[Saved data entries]
═══
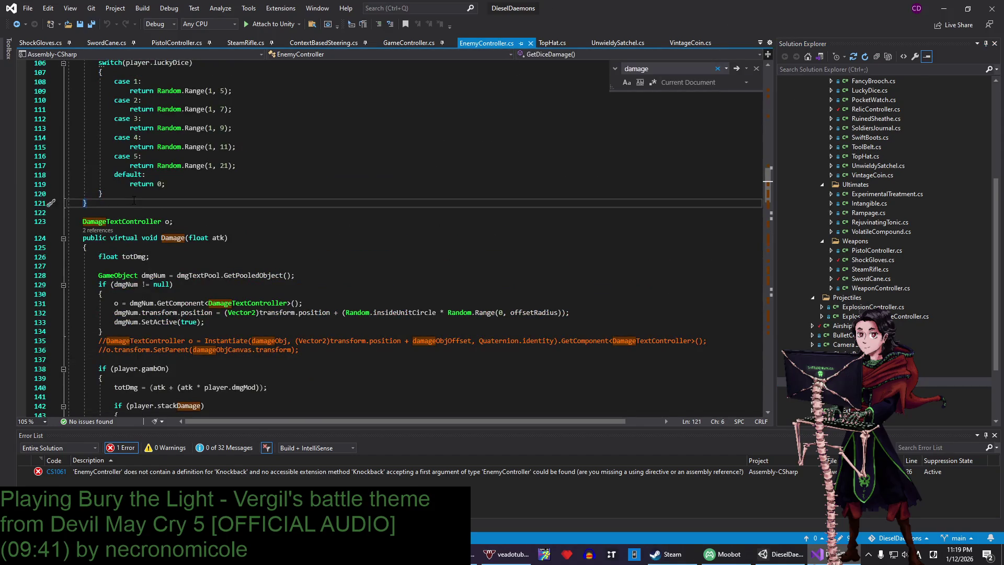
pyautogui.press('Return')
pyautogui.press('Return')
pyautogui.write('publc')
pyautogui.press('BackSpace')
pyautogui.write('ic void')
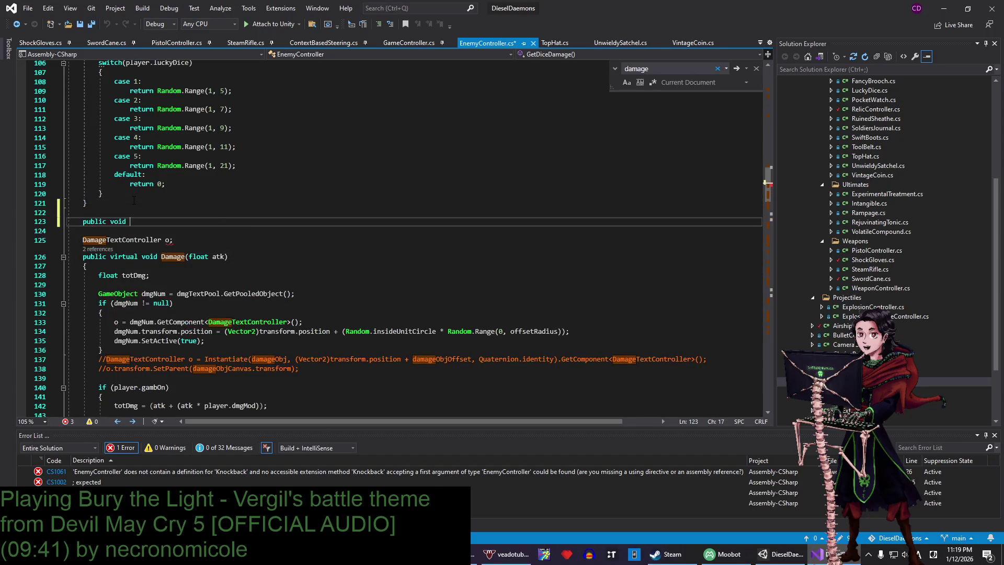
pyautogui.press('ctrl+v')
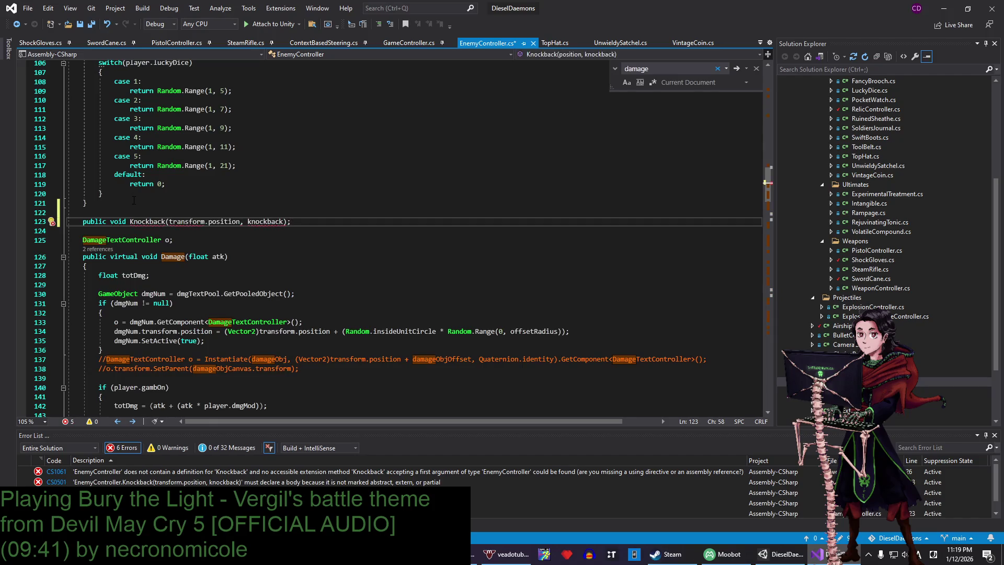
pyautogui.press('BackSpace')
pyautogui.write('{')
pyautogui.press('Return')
═══
• _REQUIREMENT_
Each record should be written out exactly, and each image should be omitted.

• _RESULT_
pyautogui.press('Return')
pyautogui.press('Return')
pyautogui.write('publc')
pyautogui.press('BackSpace')
pyautogui.write('ic void')
pyautogui.press('ctrl+v')
pyautogui.press('BackSpace')
pyautogui.write('{')
pyautogui.press('Return')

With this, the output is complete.